En visitant notre église paroissiale, on peut se demander quel était l’usage des stalles et des bancs imposants qui entourent le chœur ; et se douter que de telles places, si près de l’autel, n’étaient pas en libre accès. De nombreuses églises possèdent le même mobilier, qui est sans doute le dernier témoin d’une ancienne institution, la fabrique [1] :
« Avant la Révolution, les stalles étaient réservées aux personnalités religieuses et laïques de la paroisse… En 1806, il est décidé que les stalles de droite seraient réservées au maire, à son adjoint et au commandant de gendarmerie. Celles de gauche sont en revanche attribuées au juge de paix et à ses suppléants. Pour les stalles disposées de chaque côté du chœur, les trois premières sont réservées aux membres du bureau de la fabrique, les autres au clergé » [2]
Les membres du conseil de fabrique, les marguilliers [3], prenaient place dans ces bancs lors des diverses cérémonies religieuses.
Les deux grands sièges qui se font face, avec des panneaux dorsaux de plus grande hauteur et des accoudoirs ouvragés, étaient sans doute réservés au clergé et au Président du Conseil de Fabrique. Ils sont intégrés dans l’alignement des bancs et des autres panneaux qui couvrent entièrement la partie basse des murs du chœur.
L’ensemble n’est spectaculaire que par ses dimensions et la belle patine du bois. Il y a cependant un détail qui le personnalise : l’ébéniste a laissé sa marque, apposée en haut de chacun des grands sièges, et a daté son travail.
APT VAUCLUSE 1834 |
Le curieux de l’histoire est que la même signature se retrouve une seconde fois à Séderon. Elle est gravée sur le cadran solaire qui orne la façade de la maison Gleize. Ce travail est lui aussi daté de 1834.
André Gauthier, de l’Association de Sauvegarde du Patrimoine Industriel du Vaucluse, nous a fait parvenir quelques informations sur la famille Pascal. Le père était compagnon maçon, le fils compagnon ébéniste. Ce sont leurs œuvres en matière de gnomonique [4] qui ont fait leur célébrité. Leur chef-d’œuvre, une méridienne [5], est toujours visible à Apt.
Pascal père affichait sa qualité de Maître dans la Franc-Maçonnerie en faisant suivre son nom du M et des trois points. Et il n’omettait ni l’équerre ni le compas, autres symboles maçonniques.

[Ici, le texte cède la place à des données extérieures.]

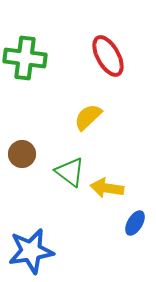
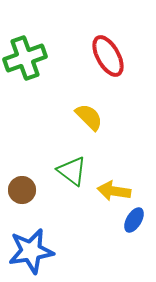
green cross: rotated 27 degrees counterclockwise
yellow semicircle: moved 1 px right; rotated 88 degrees clockwise
brown circle: moved 36 px down
green triangle: moved 2 px right, 1 px up
yellow arrow: moved 7 px right, 3 px down
blue ellipse: moved 1 px left, 3 px up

La méridienne date de 1834. Au même moment Pascal fils réalisait les stalles de l’église. Connaissant certainement la réputation de la famille Pascal et ses compétences de cadranier, le propriétaire de la maison Gleize (c’était alors un Jullien, importante famille de notables comptant Juge de Paix, Percepteur, Receveur de l’Enregistrement…) profita de la présence à Séderon de l’ébéniste pour lui faire créer le cadran solaire. En ces années-là, c’était peut-être la seule « mesure de l’heure » dans le village.